*SUPPLIED MATERIAL*
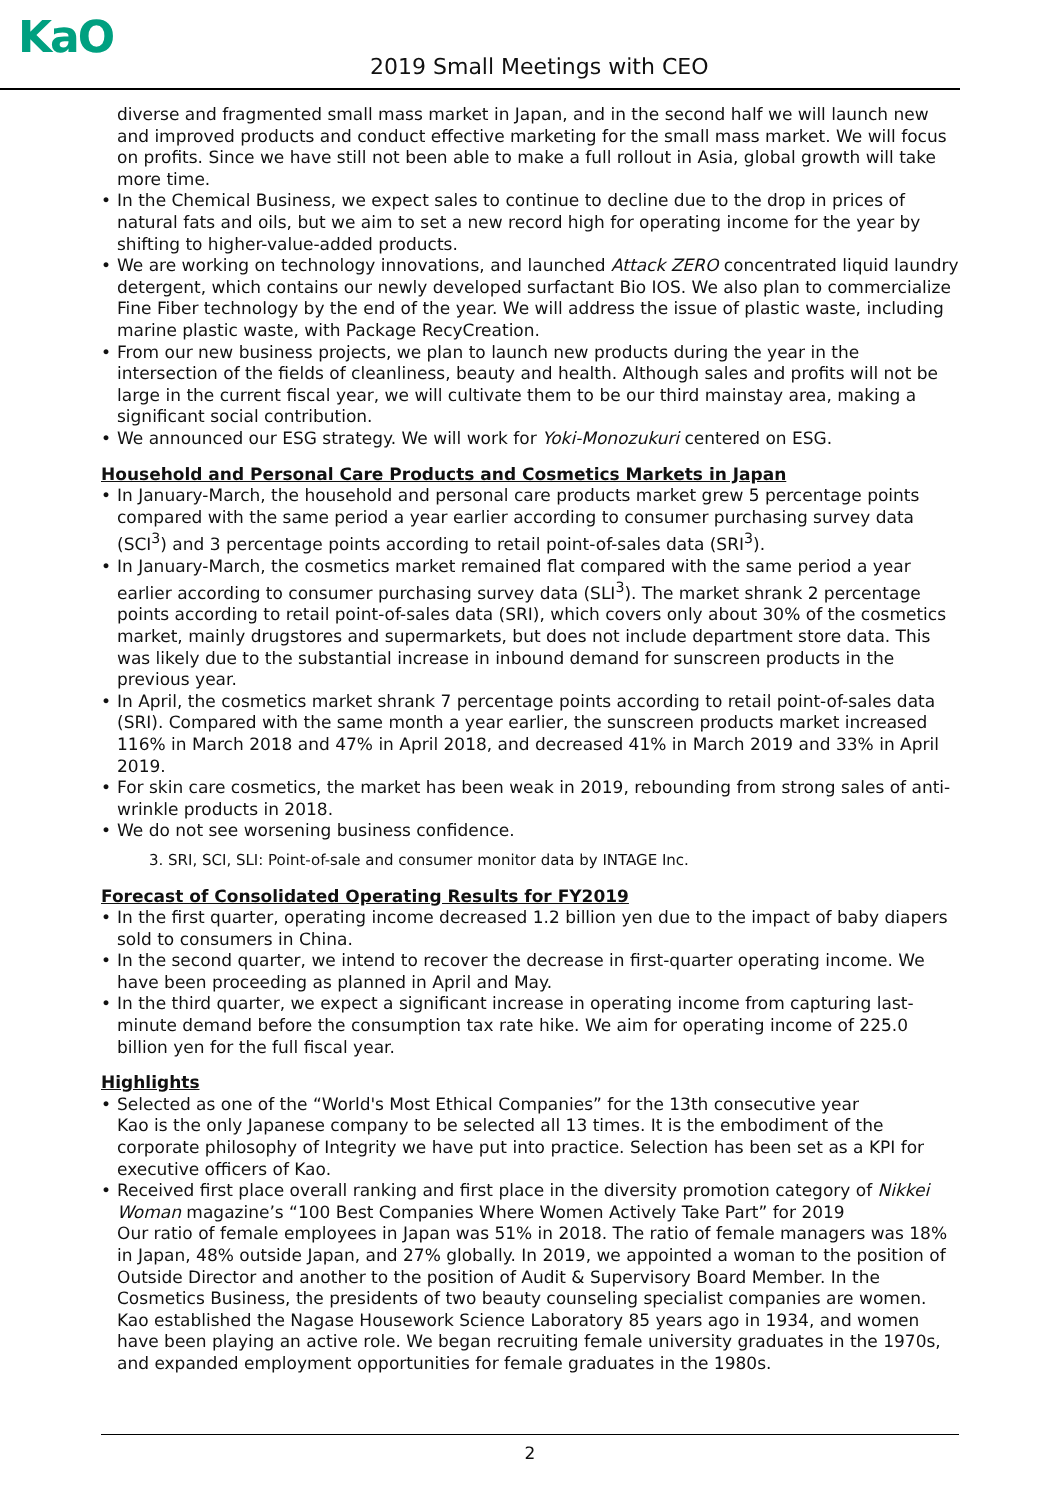KaO 2019 Small Meetings with CEO
diverse and fragmented small mass market in Japan, and in the second half we will launch new and improved products and conduct effective marketing for the small mass market. We will focus on profits. Since we have still not been able to make a full rollout in Asia, global growth will take more time.
• In the Chemical Business, we expect sales to continue to decline due to the drop in prices of natural fats and oils, but we aim to set a new record high for operating income for the year by shifting to higher-value-added products.
• We are working on technology innovations, and launched Attack ZERO concentrated liquid laundry detergent, which contains our newly developed surfactant Bio IOS. We also plan to commercialize Fine Fiber technology by the end of the year. We will address the issue of plastic waste, including marine plastic waste, with Package RecyCreation.
• From our new business projects, we plan to launch new products during the year in the intersection of the fields of cleanliness, beauty and health. Although sales and profits will not be large in the current fiscal year, we will cultivate them to be our third mainstay area, making a significant social contribution.
• We announced our ESG strategy. We will work for Yoki-Monozukuri centered on ESG.
Household and Personal Care Products and Cosmetics Markets in Japan
• In January-March, the household and personal care products market grew 5 percentage points compared with the same period a year earlier according to consumer purchasing survey data (SCI<sup>3</sup>) and 3 percentage points according to retail point-of-sales data (SRI<sup>3</sup>).
• In January-March, the cosmetics market remained flat compared with the same period a year earlier according to consumer purchasing survey data (SLI<sup>3</sup>). The market shrank 2 percentage points according to retail point-of-sales data (SRI), which covers only about 30% of the cosmetics market, mainly drugstores and supermarkets, but does not include department store data. This was likely due to the substantial increase in inbound demand for sunscreen products in the previous year.
• In April, the cosmetics market shrank 7 percentage points according to retail point-of-sales data (SRI). Compared with the same month a year earlier, the sunscreen products market increased 116% in March 2018 and 47% in April 2018, and decreased 41% in March 2019 and 33% in April 2019.
• For skin care cosmetics, the market has been weak in 2019, rebounding from strong sales of anti-wrinkle products in 2018.
• We do not see worsening business confidence.
3. SRI, SCI, SLI: Point-of-sale and consumer monitor data by INTAGE Inc.
Forecast of Consolidated Operating Results for FY2019
• In the first quarter, operating income decreased 1.2 billion yen due to the impact of baby diapers sold to consumers in China.
• In the second quarter, we intend to recover the decrease in first-quarter operating income. We have been proceeding as planned in April and May.
• In the third quarter, we expect a significant increase in operating income from capturing last-minute demand before the consumption tax rate hike. We aim for operating income of 225.0 billion yen for the full fiscal year.
Highlights
• Selected as one of the “World's Most Ethical Companies” for the 13th consecutive year
Kao is the only Japanese company to be selected all 13 times. It is the embodiment of the corporate philosophy of Integrity we have put into practice. Selection has been set as a KPI for executive officers of Kao.
• Received first place overall ranking and first place in the diversity promotion category of Nikkei Woman magazine’s “100 Best Companies Where Women Actively Take Part” for 2019
Our ratio of female employees in Japan was 51% in 2018. The ratio of female managers was 18% in Japan, 48% outside Japan, and 27% globally. In 2019, we appointed a woman to the position of Outside Director and another to the position of Audit & Supervisory Board Member. In the Cosmetics Business, the presidents of two beauty counseling specialist companies are women.
Kao established the Nagase Housework Science Laboratory 85 years ago in 1934, and women have been playing an active role. We began recruiting female university graduates in the 1970s, and expanded employment opportunities for female graduates in the 1980s.
2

*WHAT THE TASK ASKS*
Pictures aside, every entry above must be repeated exactly.

*THE ANSWER*
KaO 2019 Small Meetings with CEO
diverse and fragmented small mass market in Japan, and in the second half we will launch new and improved products and conduct effective marketing for the small mass market. We will focus on profits. Since we have still not been able to make a full rollout in Asia, global growth will take more time.
• In the Chemical Business, we expect sales to continue to decline due to the drop in prices of natural fats and oils, but we aim to set a new record high for operating income for the year by shifting to higher-value-added products.
• We are working on technology innovations, and launched Attack ZERO concentrated liquid laundry detergent, which contains our newly developed surfactant Bio IOS. We also plan to commercialize Fine Fiber technology by the end of the year. We will address the issue of plastic waste, including marine plastic waste, with Package RecyCreation.
• From our new business projects, we plan to launch new products during the year in the intersection of the fields of cleanliness, beauty and health. Although sales and profits will not be large in the current fiscal year, we will cultivate them to be our third mainstay area, making a significant social contribution.
• We announced our ESG strategy. We will work for Yoki-Monozukuri centered on ESG.
Household and Personal Care Products and Cosmetics Markets in Japan
• In January-March, the household and personal care products market grew 5 percentage points compared with the same period a year earlier according to consumer purchasing survey data (SCI<sup>3</sup>) and 3 percentage points according to retail point-of-sales data (SRI<sup>3</sup>).
• In January-March, the cosmetics market remained flat compared with the same period a year earlier according to consumer purchasing survey data (SLI<sup>3</sup>). The market shrank 2 percentage points according to retail point-of-sales data (SRI), which covers only about 30% of the cosmetics market, mainly drugstores and supermarkets, but does not include department store data. This was likely due to the substantial increase in inbound demand for sunscreen products in the previous year.
• In April, the cosmetics market shrank 7 percentage points according to retail point-of-sales data (SRI). Compared with the same month a year earlier, the sunscreen products market increased 116% in March 2018 and 47% in April 2018, and decreased 41% in March 2019 and 33% in April 2019.
• For skin care cosmetics, the market has been weak in 2019, rebounding from strong sales of anti-wrinkle products in 2018.
• We do not see worsening business confidence.
3. SRI, SCI, SLI: Point-of-sale and consumer monitor data by INTAGE Inc.
Forecast of Consolidated Operating Results for FY2019
• In the first quarter, operating income decreased 1.2 billion yen due to the impact of baby diapers sold to consumers in China.
• In the second quarter, we intend to recover the decrease in first-quarter operating income. We have been proceeding as planned in April and May.
• In the third quarter, we expect a significant increase in operating income from capturing last-minute demand before the consumption tax rate hike. We aim for operating income of 225.0 billion yen for the full fiscal year.
Highlights
• Selected as one of the “World's Most Ethical Companies” for the 13th consecutive year
Kao is the only Japanese company to be selected all 13 times. It is the embodiment of the corporate philosophy of Integrity we have put into practice. Selection has been set as a KPI for executive officers of Kao.
• Received first place overall ranking and first place in the diversity promotion category of Nikkei Woman magazine’s “100 Best Companies Where Women Actively Take Part” for 2019
Our ratio of female employees in Japan was 51% in 2018. The ratio of female managers was 18% in Japan, 48% outside Japan, and 27% globally. In 2019, we appointed a woman to the position of Outside Director and another to the position of Audit & Supervisory Board Member. In the Cosmetics Business, the presidents of two beauty counseling specialist companies are women.
Kao established the Nagase Housework Science Laboratory 85 years ago in 1934, and women have been playing an active role. We began recruiting female university graduates in the 1970s, and expanded employment opportunities for female graduates in the 1980s.
2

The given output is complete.